[EXCERPTED DATA]
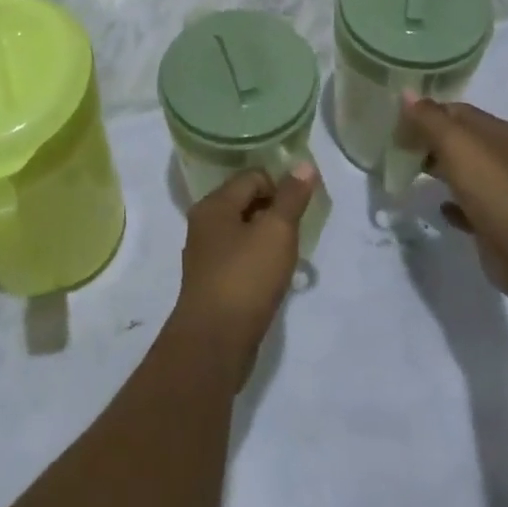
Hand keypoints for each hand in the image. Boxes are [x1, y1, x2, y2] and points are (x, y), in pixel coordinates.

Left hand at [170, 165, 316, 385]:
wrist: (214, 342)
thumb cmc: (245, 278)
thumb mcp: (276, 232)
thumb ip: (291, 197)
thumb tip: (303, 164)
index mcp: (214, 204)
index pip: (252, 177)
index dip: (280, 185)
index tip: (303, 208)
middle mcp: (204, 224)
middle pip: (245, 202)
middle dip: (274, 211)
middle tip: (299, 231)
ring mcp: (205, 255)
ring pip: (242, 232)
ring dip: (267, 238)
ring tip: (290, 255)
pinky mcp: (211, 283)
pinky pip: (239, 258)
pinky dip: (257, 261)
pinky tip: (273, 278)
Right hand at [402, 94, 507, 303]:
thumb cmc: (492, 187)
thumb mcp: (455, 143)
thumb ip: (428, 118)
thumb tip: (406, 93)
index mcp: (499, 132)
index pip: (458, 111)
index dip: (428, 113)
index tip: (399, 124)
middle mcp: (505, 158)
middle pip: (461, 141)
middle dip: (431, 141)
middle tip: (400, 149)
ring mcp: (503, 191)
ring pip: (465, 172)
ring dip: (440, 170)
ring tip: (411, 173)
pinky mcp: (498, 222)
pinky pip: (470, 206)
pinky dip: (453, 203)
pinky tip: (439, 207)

--

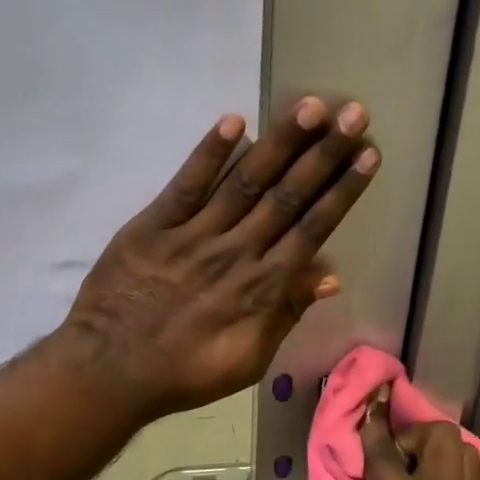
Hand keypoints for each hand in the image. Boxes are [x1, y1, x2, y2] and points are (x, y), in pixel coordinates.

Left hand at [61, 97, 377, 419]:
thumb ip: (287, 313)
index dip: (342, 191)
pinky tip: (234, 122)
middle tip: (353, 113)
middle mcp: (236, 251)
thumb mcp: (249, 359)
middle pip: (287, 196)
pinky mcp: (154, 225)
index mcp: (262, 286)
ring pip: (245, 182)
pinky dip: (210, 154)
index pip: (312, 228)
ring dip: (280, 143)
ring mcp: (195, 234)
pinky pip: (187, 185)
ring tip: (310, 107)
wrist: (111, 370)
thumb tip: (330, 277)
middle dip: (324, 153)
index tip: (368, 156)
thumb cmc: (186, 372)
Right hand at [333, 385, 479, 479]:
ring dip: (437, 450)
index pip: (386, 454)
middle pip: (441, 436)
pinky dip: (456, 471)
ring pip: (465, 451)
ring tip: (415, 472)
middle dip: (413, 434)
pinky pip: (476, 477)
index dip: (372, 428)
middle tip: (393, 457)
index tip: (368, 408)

...

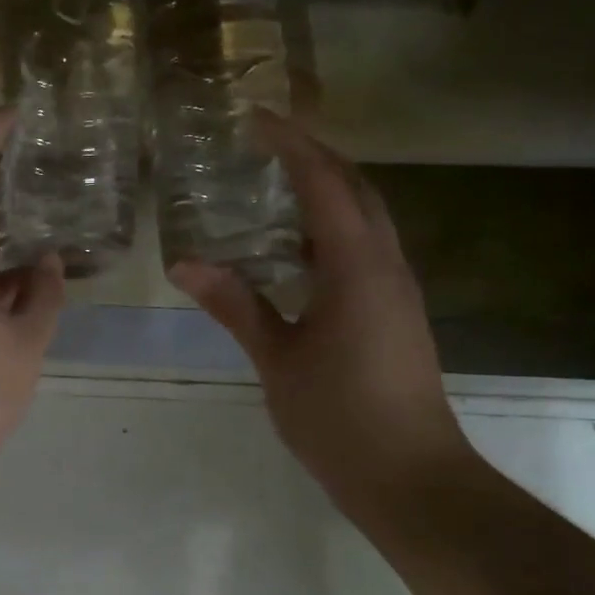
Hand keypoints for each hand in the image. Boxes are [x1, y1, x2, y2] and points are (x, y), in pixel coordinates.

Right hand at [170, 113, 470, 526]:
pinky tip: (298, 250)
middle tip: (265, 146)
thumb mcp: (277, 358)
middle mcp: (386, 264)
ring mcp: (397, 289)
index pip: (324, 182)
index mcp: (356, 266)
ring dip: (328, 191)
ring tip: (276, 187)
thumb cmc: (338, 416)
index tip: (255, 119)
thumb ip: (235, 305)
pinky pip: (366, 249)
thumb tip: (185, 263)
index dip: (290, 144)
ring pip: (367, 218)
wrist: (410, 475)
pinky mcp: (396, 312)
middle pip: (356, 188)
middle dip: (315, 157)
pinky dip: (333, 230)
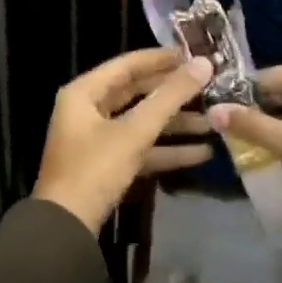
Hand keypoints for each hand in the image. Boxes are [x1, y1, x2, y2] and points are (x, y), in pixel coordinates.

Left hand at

[WORK TASK]
Repeat exactly the lines above from the one with "index mcp: (499, 132)" up to and including the one with "ring tip: (411, 173)". No other line belongs in the reply.

[WRITTEN ANSWER]
index mcp: (499, 132)
index pip: (458, 111)
index dip: (428, 113)
index tip: (399, 124)
middle mcp: (505, 158)
middle pip: (461, 141)
middle dip: (431, 141)
middle tip: (400, 149)
ring mcp: (503, 191)
ring pip: (465, 172)
ring dip: (440, 170)
ring tip: (411, 173)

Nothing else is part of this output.